Median wage (2022): $37.77 hourly, $78,570 annual
Most jobs require a bachelor’s degree but some may just require an associates or other training. Common majors are biology, psychology, social work, etc. 

Health and Safety Engineer 17-2111.00 – Health and Safety Engineers, Except Mining Safety Engineers and Inspectors Promote worksite or product safety by applying knowledge of industrial processes, mechanics, chemistry, psychology, and industrial health and safety laws. Includes industrial product safety engineers.
Median wage (2022): $48.40 hourly, $100,660 annual
Commonly require a bachelor’s degree (majors include environmental science, public safety, and engineering). 

Public Health Lawyer 23-1011.00 – Lawyers
Represent clients in legal proceedings, draw up legal documents, or manage or advise clients on legal transactions (specifically in the field of public health). 
Median wage (of a general lawyer in 2022): $65.26 hourly, $135,740 annual
Requires a bachelor’s degree and completion of law school, as well as passing the bar exam. Usually requires a professional degree in the field of study.

Can you work in Public Health without a college degree?

Beyond Traditional Academics: Paths to a Career in Public Health

Traditionally, a career in public health has been linked to collegiate academic training, usually starting with a bachelor’s degree in public health, biology, or social sciences, followed by a master’s degree in public health (MPH). However, the field of public health is becoming more diverse, broad and accessible, presenting various other paths to individuals who desire to make an impact in public health, but are not inclined towards traditional academia.

  1. Online Learning Platforms and Certifications: The internet has dramatically broadened educational opportunities. Numerous online platforms offer courses related to public health. Platforms like Coursera, edX, and FutureLearn provide courses from reputed institutions worldwide, covering various topics such as epidemiology, global health, health informatics, and health policy. Upon completion, learners often receive certificates that can be valuable in job applications or professional development.
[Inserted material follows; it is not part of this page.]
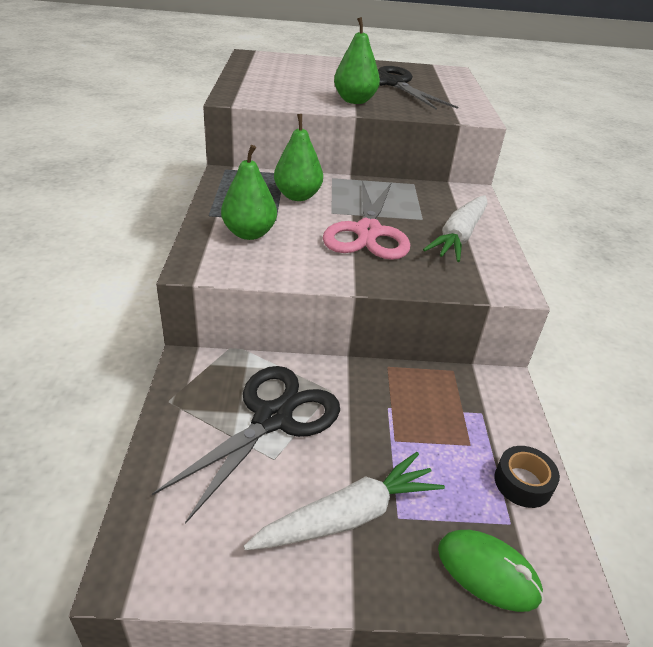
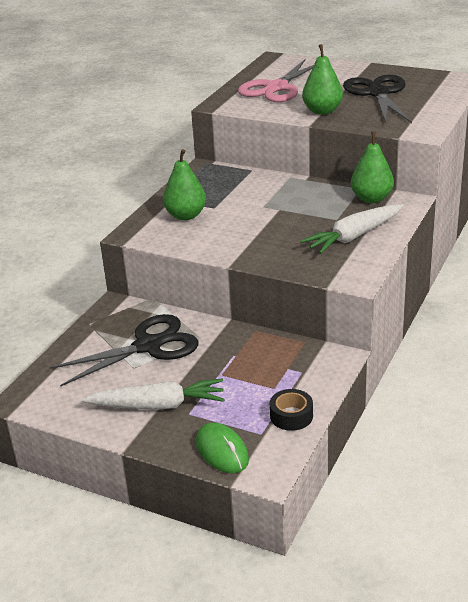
camera: 30 degrees right, 5 degrees down
(297, 196) = (246, 190): green pear -> green pear (371, 199)
(368, 232) = (279, 224): pink scissors -> pink scissors (276, 88)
While not a replacement for a degree, these courses can supplement existing knowledge or provide a foundation for those interested in the field.
  2. Internships and Fellowships: Many organizations and institutions offer internships or fellowships in public health-related areas which oftentimes do not require a degree in the field. These can range from local health departments to international organizations like the World Health Organization (WHO) or the Centers for Disease Control and Prevention (CDC). These opportunities provide both the theoretical knowledge and practical experience necessary to succeed in the public health sector.
  3. Military Service: Certain branches of the military, such as the U.S. Army’s Medical Service Corps, offer opportunities to work in public health-related roles. These roles can involve epidemiology, health promotion, disease prevention, and more. Military service can also provide benefits for further education in public health with each respective branch such as the army, airforce or even the navy providing pathways to becoming a “Public Health Officer”.
  4. Cross-disciplinary paths: some people might start in another field and transition into public health. For instance, journalists might use their communication skills to move into health communication, or IT professionals could apply their skills to health informatics. This allows individuals with diverse backgrounds to contribute to the public health field.

While these alternative pathways may not replace the need for formal education, especially for advanced roles in public health, they certainly offer viable routes for individuals who are passionate about making a difference in public health. It’s crucial to remember that the goal of public health—to protect and improve the health of people and their communities—can be achieved through various paths, and each one contributes its unique value to this vital field.